Perú y su parlamentarismo encubierto: el verdadero poder del Congreso.


De la vacancia súper exprés ya se ha escrito y dicho hasta el cansancio; sobre el perfil de José Jerí, probablemente más. Volver a martillar sobre lo mismo es inútil, sobre todo cuando, aparentemente, la línea de opinión es relativamente uniforme. Relativamente, porque siempre hay de todo, como en botica. Lo que propongo va más allá de los nombres propios: me quiero meter en las venas de las instituciones. Boluarte debió irse hace mucho. Lo dije en 2023: lo escribí, lo grité, lo marché.

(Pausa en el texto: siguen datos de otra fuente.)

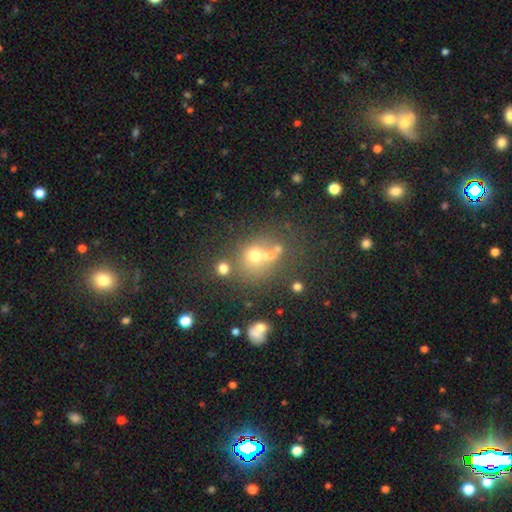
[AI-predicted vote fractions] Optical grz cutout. It shows a smooth galaxy with no disk features (55%) that is round (75%). Merging: none (46%).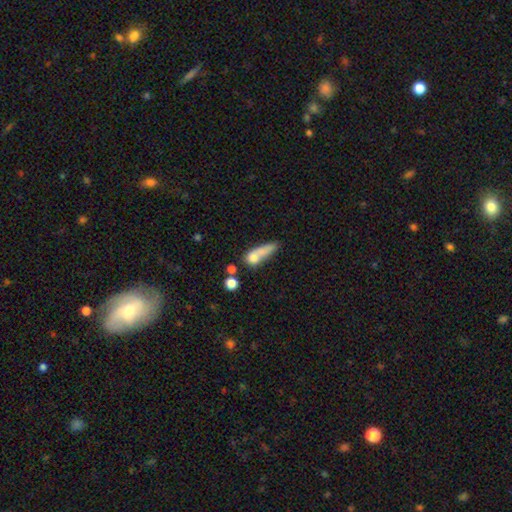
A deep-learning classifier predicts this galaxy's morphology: The model was most divided on "merging": merger: 32%, none: 29%, major disturbance: 20%, minor disturbance: 19%. Remaining: smooth or featured — smooth (68%); how rounded — cigar-shaped (47%).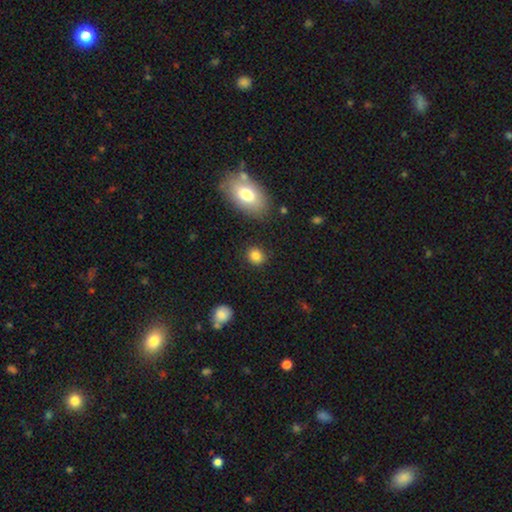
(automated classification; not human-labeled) Morphology: type=smooth (84%); roundness=round (73%); merging=none (86%).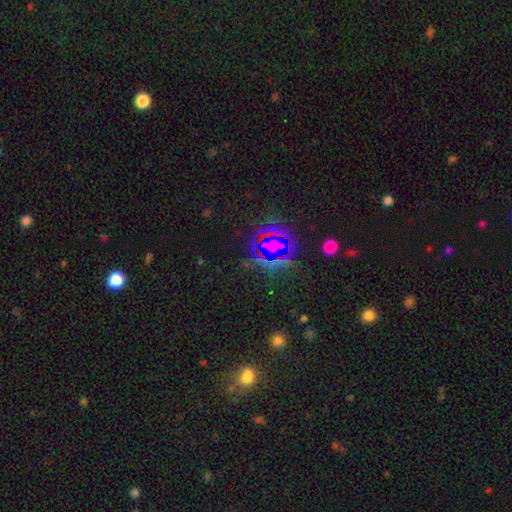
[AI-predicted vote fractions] A star or artifact, not a galaxy (77%).

Vote fractions:
- Smooth or featured? star or artifact: 77% / smooth: 15% / featured or disk: 8%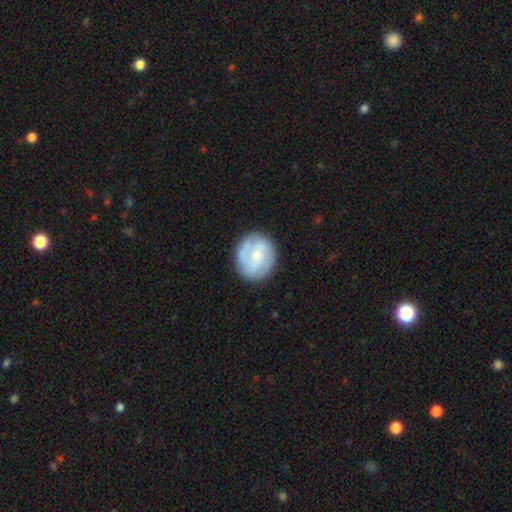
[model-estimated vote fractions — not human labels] The model was most divided on "bulge size": small: 51%, moderate: 37%, none: 7%, large: 4%, dominant: 1%. More confident: edge-on disk — no (98%); spiral arms — yes (83%); merging — none (81%); bar — no (60%); smooth or featured — featured or disk (56%).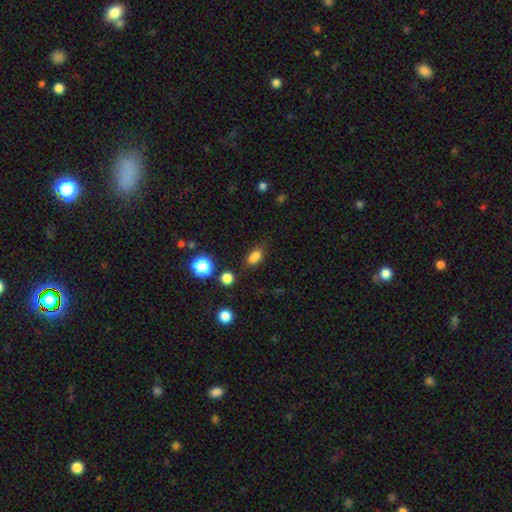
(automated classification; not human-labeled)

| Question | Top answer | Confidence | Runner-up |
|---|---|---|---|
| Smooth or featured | smooth | 80% | star or artifact (14%) |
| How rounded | in between | 79% | round (17%) |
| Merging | none | 68% | minor disturbance (19%) |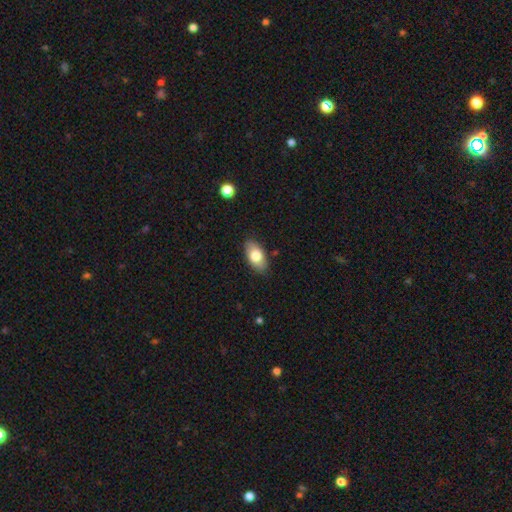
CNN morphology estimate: Smooth or featured?
  - smooth: 77% *
  - featured or disk: 16%
  - star or artifact: 7%
How rounded?
  - in between: 92% *
  - cigar-shaped: 4%
  - round: 4%
Merging?
  - none: 86% *
  - minor disturbance: 11%
  - major disturbance: 2%
  - merger: 1%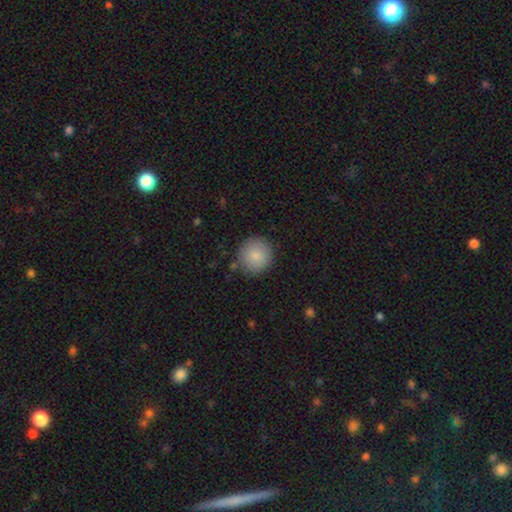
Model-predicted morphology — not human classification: Smooth or featured?
  - smooth: 86% *
  - star or artifact: 7%
  - featured or disk: 7%
How rounded?
  - round: 95% *
  - in between: 4%
  - cigar-shaped: 1%
Merging?
  - none: 86% *
  - minor disturbance: 9%
  - major disturbance: 3%
  - merger: 2%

Sacarla ahora no fue un acto de justicia, sino un manotazo electorero que ya ni se molestaron en disimular. Y sobre Jerí, el accesitario de Vizcarra, qué más agregar: una vergüenza internacional. Otra más en la vitrina de este simpático país del sur.

Pero el verdadero tema es otro: la destrucción de las instituciones. Se ha dicho mil veces, en mil formatos, pero sigue pareciendo lejano, abstracto, casi chino mandarín. Basta revisar los periódicos del 9 de octubre: era impensable imaginar que la expresidenta Boluarte dejara el cargo. Y, sin embargo, en menos de 24 horas, el Congreso la sacó como quien cambia una ficha rota en un tablero que ya nadie respeta.

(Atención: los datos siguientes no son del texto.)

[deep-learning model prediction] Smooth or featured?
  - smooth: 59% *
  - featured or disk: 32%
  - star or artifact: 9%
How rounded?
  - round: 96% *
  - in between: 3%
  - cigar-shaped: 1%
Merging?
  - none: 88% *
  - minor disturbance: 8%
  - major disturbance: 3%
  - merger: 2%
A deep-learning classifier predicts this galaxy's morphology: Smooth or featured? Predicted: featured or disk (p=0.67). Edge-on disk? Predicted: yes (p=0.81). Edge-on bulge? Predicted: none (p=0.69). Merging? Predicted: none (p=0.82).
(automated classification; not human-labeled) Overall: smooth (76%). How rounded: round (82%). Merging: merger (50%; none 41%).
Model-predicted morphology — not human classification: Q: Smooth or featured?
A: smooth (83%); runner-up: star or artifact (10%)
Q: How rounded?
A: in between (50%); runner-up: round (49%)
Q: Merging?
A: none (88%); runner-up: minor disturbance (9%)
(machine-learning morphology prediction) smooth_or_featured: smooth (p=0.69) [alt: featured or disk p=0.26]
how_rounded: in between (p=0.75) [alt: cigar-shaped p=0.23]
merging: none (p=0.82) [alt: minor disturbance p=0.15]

Recuerdo que en mis clases de derecho constitucional nos explicaban que el sistema de gobierno peruano se definía como presidencialista en su versión latinoamericana. Un modelo donde, uno, el jefe de Estado es también jefe de Gobierno; dos, el presidente es elegido por voto directo; y tres, el sistema se sostiene en la separación de poderes: Ejecutivo, Legislativo y Judicial. Era —al menos en teoría— un trípode institucional. Un modelo con contrapesos frente al Parlamento.

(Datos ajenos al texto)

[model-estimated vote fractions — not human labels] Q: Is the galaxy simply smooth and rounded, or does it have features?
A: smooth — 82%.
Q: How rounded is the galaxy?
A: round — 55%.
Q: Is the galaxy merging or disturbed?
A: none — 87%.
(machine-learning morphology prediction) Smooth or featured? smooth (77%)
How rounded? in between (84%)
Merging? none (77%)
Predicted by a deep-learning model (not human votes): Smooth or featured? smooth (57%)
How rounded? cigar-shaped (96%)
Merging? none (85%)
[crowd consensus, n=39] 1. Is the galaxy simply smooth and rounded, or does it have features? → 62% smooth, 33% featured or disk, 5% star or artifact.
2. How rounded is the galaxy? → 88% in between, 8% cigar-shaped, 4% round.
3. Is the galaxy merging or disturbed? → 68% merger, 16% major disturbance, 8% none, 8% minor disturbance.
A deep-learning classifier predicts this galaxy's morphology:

Hasta hace poco, ese sistema tenía dos botones de emergencia: la censura del gabinete, que permitía al presidente disolver el Congreso si este le negaba la confianza a dos gabinetes; y la vacancia por incapacidad moral o física, que el Parlamento podía aplicar al presidente. Hoy, de esos dos botones, solo uno sigue activo.

Durante esta legislatura se han modificado más de 50 artículos de la Constitución —una especie de asamblea constituyente sin admitirlo—, entre ellos los artículos 132 y 134. Ahora, la censura está atada de manos, casi convertida en un recuerdo académico. En cambio, la vacancia por incapacidad moral o física ha sido estirada hasta deformarse: es un gatillo sin seguro, una palanca que funciona con votos, no con fundamentos.

Este es el ejemplo perfecto de cómo el mercantilismo político ha dinamitado la institución de la Presidencia de la República y, con ella, el modelo republicano de pesos y contrapesos. Lo hemos visto en primera fila y sin sonrojo: el Congreso puede destituir a un presidente en menos de 24 horas, como quien pide un taxi por aplicación.

Y como esta, muchas otras reformas han pasado de contrabando. Reformas que suenan lejanas, crípticas, envueltas en tecnicismos: que si el Tribunal Constitucional, que si el sistema electoral, que si los organismos autónomos. Palabras que parecen siglas y no instituciones, pero que hoy están sometidas al Parlamento como rehenes encañonados por un solo tirador.

Así que ya sabes: cuando escuches a alguien hablar de institucionalidad, no pienses en teorías ni versos legales. Piensa en este ejemplo. Institución igual Presidencia de la República y como ésta ha sido convertida en casi un ejemplo donde el Congreso es el jefe y el Presidente, su empleado. Eso es, en sencillo. O casi.